Aging boomers have gotten the message that they'll have to work well into the traditional retirement years. Boomers have borrowed too much, saved too little and had the bad luck to watch their homes and 401(k)s plunge in value. In this Bloomberg Businessweek story, Not Retired: Will Older Baby Boomers Find Jobs?, I argue that the advice to work well into the traditional retirement years is realistic:
The question is, will the jobs be there for aging boomers? Will they be condemned to greet customers entering a big-box retailer? How realistic is it to expect employers will contemplate hiring a 63-year-old, let alone a 68-year-old, applicant?
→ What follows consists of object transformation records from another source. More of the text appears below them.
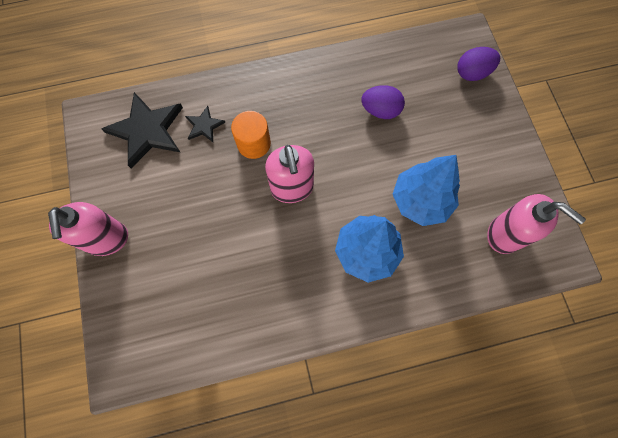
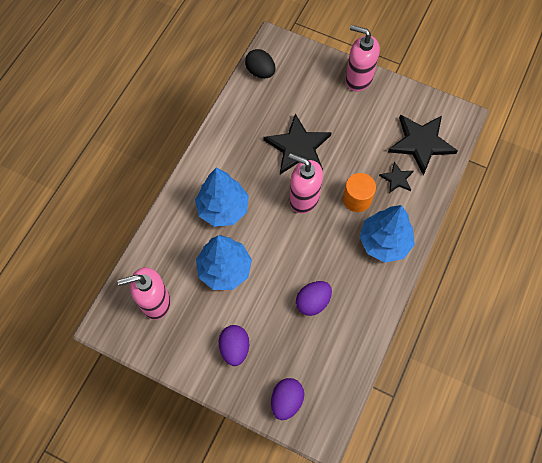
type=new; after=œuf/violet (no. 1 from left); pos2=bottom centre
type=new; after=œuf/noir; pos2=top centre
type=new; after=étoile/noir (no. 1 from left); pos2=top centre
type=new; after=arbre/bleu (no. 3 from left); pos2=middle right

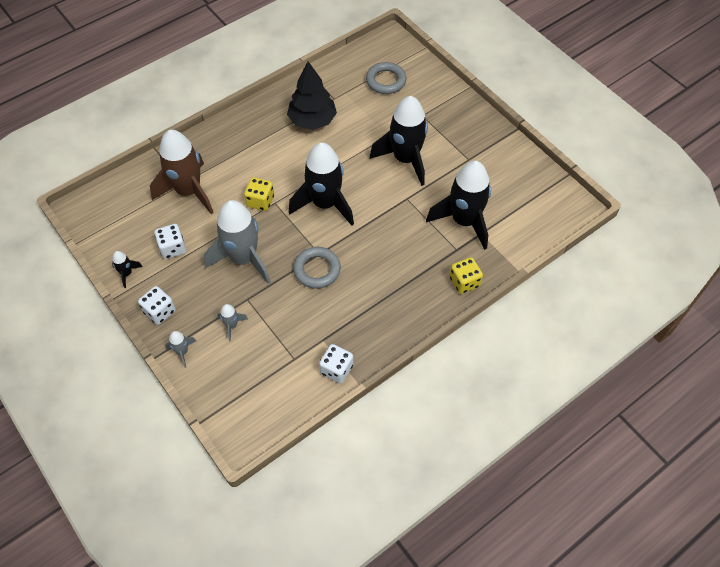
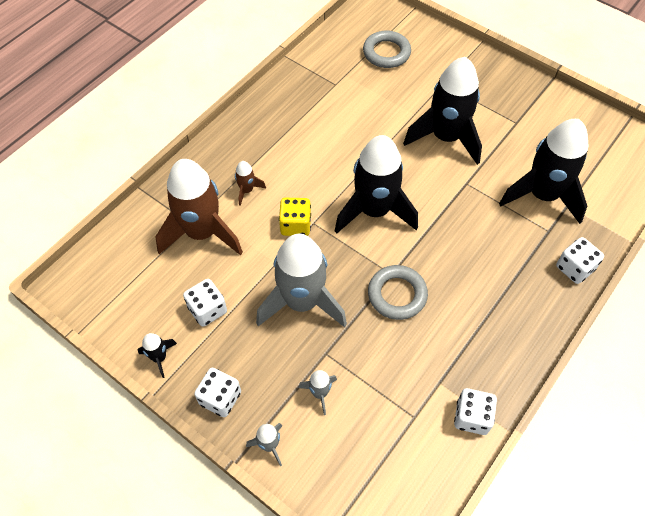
type=gone; before=arbre/noir; pos1=top centre
type=repainted; before=dé/jaune (no. 2 from left); after=dé/blanc (no. 4 from left); pos1=centre; pos2=middle right
type=new; after=fusée/marron (no. 2 from left); pos2=centre

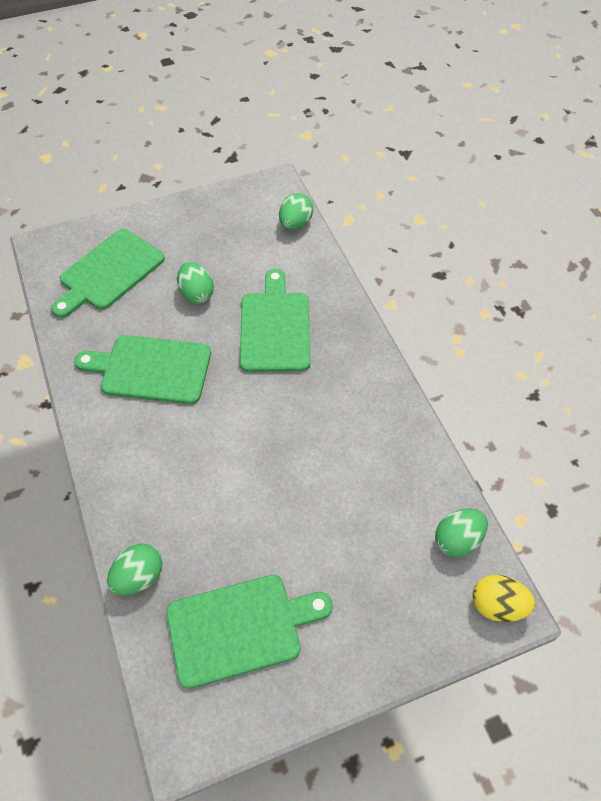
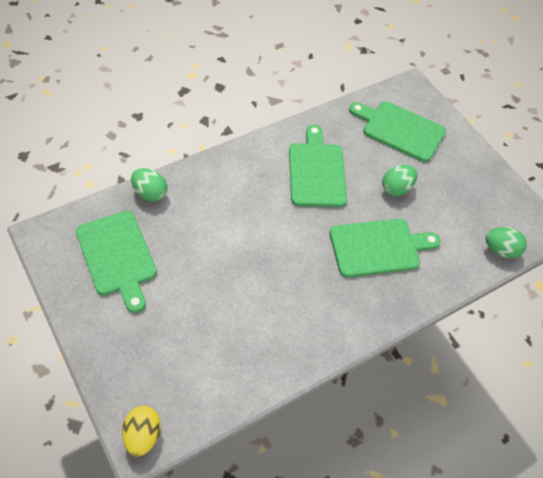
type=gone; before=œuf/vert (no. 4 from left); pos1=middle right

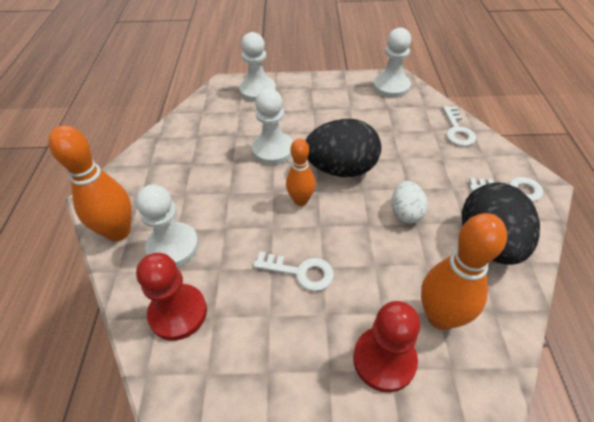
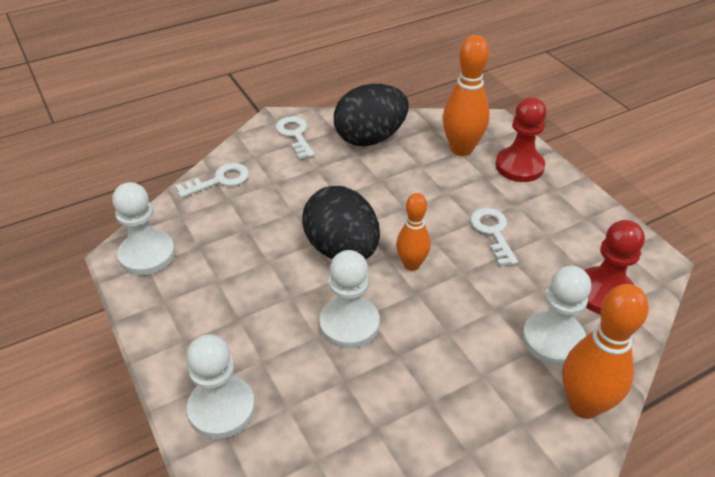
type=gone; before=œuf/blanc; pos1=middle right

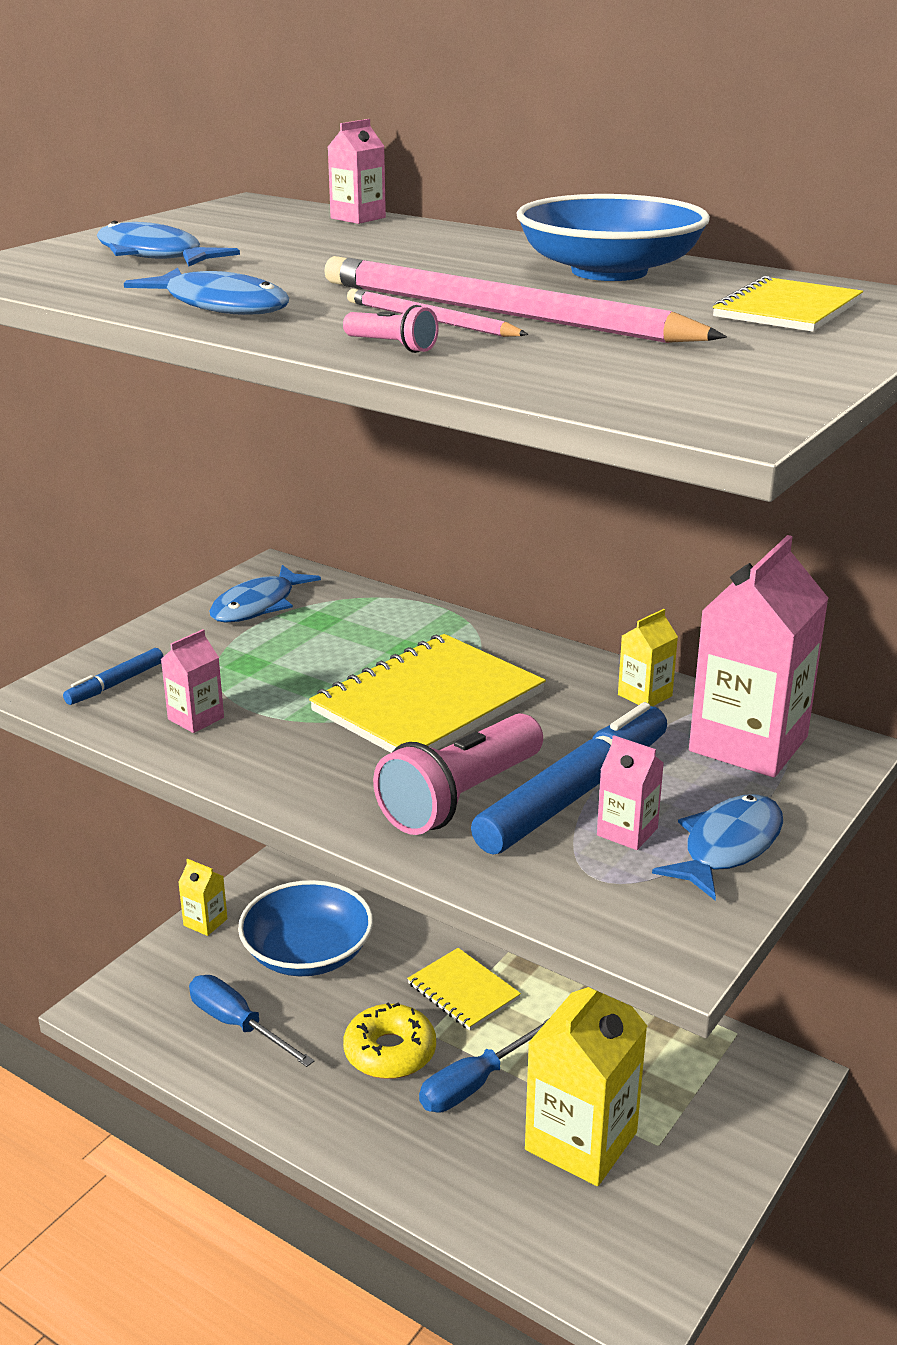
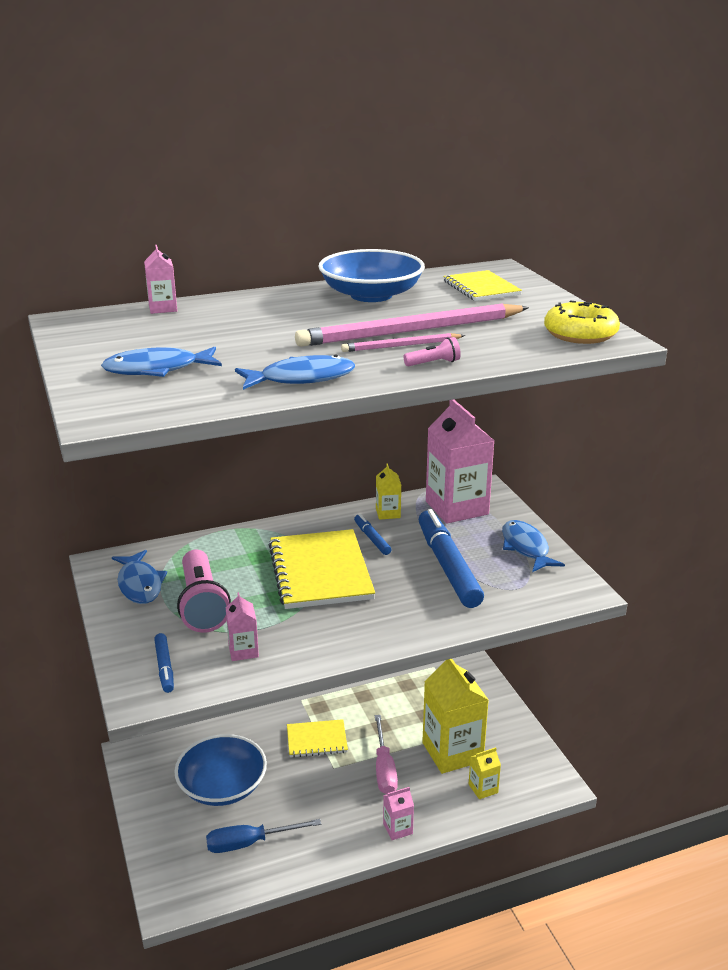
type=shifted; before=brique de lait/jaune (no. 1 from left in the first image); after=brique de lait/jaune (no. 3 from left); pos1=bottom left; pos2=bottom centre
type=shifted; before=beignet/jaune; pos1=bottom centre; pos2=top right
type=shifted; before=lampe de poche/rose (no. 2 from left in the first image); after=lampe de poche/rose (no. 1 from left); pos1=centre; pos2=middle left
type=repainted; before=tournevis/bleu (no. 2 from left); after=tournevis/rose; pos1=bottom centre; pos2=bottom centre
type=shifted; before=brique de lait/rose (no. 3 from left); pos1=middle right; pos2=bottom centre
type=new; after=feutre/bleu (no. 2 from left); pos2=centre

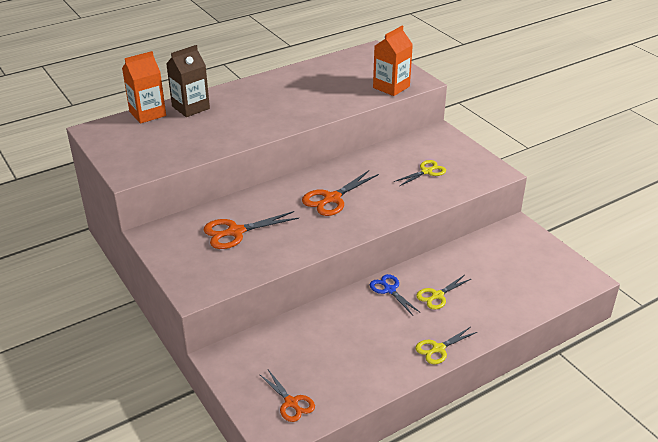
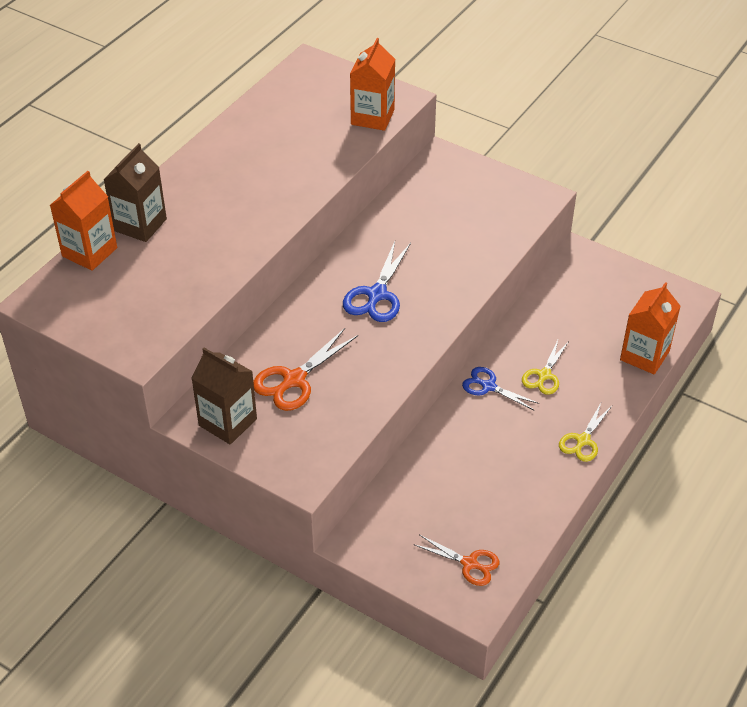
type=repainted; before=ciseaux/orange (no. 3 from left); after=ciseaux/bleu (no. 1 from left); pos1=centre; pos2=centre
type=gone; before=ciseaux/jaune (no. 1 from left); pos1=centre
type=new; after=brique de lait/marron (no. 2 from left); pos2=middle left
type=new; after=brique de lait/orange (no. 3 from left); pos2=middle right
The responses to those questions from a random set of conversations with colleagues, neighbors, and local businesses suggest deep skepticism, an understandable takeaway from the worst labor market since the 1930s. Economists are more optimistic. "I think the jobs will be there," says Richard Johnson, economist at the Urban Institute. Kevin Cahill, economist at the Sloan Center on Aging & Work at Boston College, points to the smaller number of workers following the boomers: "The demographics suggest employers will have no choice but to hire older workers."
That's the good news. The drawback is that wages for many older workers will be low, thanks to the combination of age discrimination, a large supply of older job seekers and, on a more positive note, the desire for flex-time work.